• _Brief_: Among the entries below, which lines include the string "Basal"? Show each one.
::::
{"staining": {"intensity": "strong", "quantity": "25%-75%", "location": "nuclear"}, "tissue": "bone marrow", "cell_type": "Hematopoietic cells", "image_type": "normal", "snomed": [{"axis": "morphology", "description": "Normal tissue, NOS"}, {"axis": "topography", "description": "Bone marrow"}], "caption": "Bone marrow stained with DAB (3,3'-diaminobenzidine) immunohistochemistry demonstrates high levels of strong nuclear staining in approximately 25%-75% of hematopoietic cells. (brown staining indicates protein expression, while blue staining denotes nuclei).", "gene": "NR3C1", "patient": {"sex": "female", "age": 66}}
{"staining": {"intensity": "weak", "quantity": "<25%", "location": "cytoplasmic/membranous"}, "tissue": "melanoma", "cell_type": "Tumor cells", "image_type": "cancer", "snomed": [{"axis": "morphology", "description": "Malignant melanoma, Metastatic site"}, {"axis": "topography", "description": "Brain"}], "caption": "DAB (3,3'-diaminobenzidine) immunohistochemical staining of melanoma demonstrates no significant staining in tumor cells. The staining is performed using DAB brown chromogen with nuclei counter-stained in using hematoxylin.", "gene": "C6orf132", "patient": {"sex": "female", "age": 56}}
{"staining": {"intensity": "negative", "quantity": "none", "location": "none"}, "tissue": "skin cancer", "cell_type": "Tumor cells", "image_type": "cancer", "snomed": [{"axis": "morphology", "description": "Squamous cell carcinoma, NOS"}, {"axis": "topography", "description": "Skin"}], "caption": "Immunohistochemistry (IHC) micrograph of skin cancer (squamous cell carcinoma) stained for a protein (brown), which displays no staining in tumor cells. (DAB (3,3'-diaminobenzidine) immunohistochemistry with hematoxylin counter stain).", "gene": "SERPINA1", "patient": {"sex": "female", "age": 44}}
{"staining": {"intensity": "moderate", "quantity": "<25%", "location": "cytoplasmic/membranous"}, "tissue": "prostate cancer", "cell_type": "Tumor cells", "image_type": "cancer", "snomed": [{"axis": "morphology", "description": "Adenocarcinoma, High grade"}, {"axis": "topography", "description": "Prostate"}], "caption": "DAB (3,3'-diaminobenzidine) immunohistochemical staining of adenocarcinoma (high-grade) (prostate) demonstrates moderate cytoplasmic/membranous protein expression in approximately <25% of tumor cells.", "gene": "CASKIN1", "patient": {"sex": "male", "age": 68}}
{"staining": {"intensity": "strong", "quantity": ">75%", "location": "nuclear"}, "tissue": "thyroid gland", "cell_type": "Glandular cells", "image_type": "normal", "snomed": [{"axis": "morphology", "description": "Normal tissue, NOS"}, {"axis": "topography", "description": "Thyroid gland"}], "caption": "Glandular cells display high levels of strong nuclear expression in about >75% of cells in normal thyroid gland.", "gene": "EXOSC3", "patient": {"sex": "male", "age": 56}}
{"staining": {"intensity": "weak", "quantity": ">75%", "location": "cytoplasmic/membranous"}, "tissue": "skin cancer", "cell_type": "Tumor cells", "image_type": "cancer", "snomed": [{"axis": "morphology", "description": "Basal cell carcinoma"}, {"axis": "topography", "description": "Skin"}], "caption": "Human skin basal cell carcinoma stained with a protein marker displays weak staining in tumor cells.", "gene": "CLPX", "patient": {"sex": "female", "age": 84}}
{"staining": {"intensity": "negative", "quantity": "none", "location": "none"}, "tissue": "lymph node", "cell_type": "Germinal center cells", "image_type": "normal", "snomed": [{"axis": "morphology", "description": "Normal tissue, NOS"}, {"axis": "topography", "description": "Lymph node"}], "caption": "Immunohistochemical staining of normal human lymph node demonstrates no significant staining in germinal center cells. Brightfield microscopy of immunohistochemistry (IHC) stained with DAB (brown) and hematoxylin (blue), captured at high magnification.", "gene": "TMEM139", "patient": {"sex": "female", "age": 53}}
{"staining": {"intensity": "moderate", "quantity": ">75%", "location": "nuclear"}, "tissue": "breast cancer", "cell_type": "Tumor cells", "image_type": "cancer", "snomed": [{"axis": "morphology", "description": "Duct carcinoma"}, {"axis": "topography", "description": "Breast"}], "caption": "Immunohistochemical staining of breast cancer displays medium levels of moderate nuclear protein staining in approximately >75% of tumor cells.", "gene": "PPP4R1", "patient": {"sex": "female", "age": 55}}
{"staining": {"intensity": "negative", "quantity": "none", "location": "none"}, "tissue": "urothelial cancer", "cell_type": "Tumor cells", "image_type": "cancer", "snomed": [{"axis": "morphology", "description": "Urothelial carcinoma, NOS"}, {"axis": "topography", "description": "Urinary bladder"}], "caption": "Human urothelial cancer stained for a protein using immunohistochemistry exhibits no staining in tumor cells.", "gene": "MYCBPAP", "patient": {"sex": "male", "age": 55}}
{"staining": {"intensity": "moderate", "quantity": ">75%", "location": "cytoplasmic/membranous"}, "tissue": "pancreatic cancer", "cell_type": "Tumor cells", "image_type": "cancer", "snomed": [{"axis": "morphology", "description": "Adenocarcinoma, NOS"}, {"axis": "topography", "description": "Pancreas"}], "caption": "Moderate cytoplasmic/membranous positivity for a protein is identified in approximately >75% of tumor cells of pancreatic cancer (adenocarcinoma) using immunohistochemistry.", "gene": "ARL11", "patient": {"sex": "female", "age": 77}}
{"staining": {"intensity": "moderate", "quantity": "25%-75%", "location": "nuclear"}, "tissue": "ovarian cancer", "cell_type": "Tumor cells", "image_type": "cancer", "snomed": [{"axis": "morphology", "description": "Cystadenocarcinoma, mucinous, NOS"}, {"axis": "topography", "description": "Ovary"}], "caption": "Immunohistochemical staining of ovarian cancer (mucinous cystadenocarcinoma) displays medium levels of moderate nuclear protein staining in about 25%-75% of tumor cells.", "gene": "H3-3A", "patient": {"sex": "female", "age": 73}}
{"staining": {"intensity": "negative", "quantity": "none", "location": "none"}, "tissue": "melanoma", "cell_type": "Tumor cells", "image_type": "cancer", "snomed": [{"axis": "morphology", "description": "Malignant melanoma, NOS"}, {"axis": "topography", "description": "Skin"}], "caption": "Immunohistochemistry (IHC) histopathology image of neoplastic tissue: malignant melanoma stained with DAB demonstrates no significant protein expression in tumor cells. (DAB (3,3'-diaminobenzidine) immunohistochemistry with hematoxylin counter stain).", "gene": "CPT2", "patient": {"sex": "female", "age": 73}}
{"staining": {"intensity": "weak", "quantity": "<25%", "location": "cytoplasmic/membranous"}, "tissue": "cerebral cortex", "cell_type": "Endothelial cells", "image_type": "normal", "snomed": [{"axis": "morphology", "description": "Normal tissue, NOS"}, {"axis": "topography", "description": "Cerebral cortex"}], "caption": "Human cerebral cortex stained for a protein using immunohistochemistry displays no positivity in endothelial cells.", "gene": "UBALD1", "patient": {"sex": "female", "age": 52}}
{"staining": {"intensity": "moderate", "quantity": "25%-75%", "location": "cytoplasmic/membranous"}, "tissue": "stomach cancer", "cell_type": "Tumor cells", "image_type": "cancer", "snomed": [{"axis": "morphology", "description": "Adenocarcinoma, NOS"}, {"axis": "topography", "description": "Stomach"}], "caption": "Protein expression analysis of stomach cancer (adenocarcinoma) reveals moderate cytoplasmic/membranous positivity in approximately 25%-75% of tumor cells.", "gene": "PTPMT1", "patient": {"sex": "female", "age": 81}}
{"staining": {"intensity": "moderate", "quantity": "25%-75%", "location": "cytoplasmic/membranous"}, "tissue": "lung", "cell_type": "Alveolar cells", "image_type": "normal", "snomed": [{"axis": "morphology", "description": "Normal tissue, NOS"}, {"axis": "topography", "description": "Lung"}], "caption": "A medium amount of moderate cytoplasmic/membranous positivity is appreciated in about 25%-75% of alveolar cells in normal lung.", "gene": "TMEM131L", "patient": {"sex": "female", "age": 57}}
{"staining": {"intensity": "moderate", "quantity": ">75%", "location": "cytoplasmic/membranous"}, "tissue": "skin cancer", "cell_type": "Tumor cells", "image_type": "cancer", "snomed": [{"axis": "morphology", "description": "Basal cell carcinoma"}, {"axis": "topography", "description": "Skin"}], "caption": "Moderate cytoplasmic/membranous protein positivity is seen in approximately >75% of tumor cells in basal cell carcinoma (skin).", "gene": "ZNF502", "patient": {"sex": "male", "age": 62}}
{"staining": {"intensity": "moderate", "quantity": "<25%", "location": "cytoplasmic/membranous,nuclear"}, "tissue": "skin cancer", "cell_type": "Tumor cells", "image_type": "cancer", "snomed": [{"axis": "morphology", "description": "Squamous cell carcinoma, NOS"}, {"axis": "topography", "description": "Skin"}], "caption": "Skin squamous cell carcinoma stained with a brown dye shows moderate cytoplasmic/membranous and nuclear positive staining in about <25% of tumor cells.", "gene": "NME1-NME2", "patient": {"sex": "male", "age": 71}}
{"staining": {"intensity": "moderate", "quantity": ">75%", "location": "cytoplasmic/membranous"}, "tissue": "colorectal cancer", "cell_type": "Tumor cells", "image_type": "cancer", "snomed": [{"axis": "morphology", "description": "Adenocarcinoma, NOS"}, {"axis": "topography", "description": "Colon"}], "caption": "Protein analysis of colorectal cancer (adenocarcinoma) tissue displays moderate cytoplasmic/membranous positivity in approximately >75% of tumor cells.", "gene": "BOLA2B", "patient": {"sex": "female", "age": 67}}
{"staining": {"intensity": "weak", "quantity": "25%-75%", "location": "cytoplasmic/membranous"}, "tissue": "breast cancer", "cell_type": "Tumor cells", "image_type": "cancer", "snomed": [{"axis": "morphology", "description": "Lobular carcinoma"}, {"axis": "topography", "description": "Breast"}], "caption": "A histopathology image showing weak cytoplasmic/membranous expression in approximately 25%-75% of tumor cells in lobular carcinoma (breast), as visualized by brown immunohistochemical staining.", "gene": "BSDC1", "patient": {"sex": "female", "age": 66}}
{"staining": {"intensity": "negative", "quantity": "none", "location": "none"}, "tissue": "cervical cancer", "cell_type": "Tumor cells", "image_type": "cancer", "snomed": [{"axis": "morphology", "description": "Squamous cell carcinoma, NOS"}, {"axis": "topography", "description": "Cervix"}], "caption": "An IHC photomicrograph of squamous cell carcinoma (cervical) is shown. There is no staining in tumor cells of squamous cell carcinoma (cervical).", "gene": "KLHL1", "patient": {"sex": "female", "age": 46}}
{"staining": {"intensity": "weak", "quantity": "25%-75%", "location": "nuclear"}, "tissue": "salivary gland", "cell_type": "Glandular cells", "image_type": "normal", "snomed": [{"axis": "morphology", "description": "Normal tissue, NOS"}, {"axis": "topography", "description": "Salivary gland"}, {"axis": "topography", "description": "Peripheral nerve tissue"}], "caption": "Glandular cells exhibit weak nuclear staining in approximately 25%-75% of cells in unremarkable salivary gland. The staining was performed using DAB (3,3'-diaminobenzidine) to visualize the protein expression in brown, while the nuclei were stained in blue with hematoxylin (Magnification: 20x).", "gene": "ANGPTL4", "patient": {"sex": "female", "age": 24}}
::::
• _Response to this task_:
{"staining": {"intensity": "weak", "quantity": ">75%", "location": "cytoplasmic/membranous"}, "tissue": "skin cancer", "cell_type": "Tumor cells", "image_type": "cancer", "snomed": [{"axis": "morphology", "description": "Basal cell carcinoma"}, {"axis": "topography", "description": "Skin"}], "caption": "Human skin basal cell carcinoma stained with a protein marker displays weak staining in tumor cells.", "gene": "CLPX", "patient": {"sex": "female", "age": 84}}
{"staining": {"intensity": "moderate", "quantity": ">75%", "location": "cytoplasmic/membranous"}, "tissue": "skin cancer", "cell_type": "Tumor cells", "image_type": "cancer", "snomed": [{"axis": "morphology", "description": "Basal cell carcinoma"}, {"axis": "topography", "description": "Skin"}], "caption": "Moderate cytoplasmic/membranous protein positivity is seen in approximately >75% of tumor cells in basal cell carcinoma (skin).", "gene": "ZNF502", "patient": {"sex": "male", "age": 62}}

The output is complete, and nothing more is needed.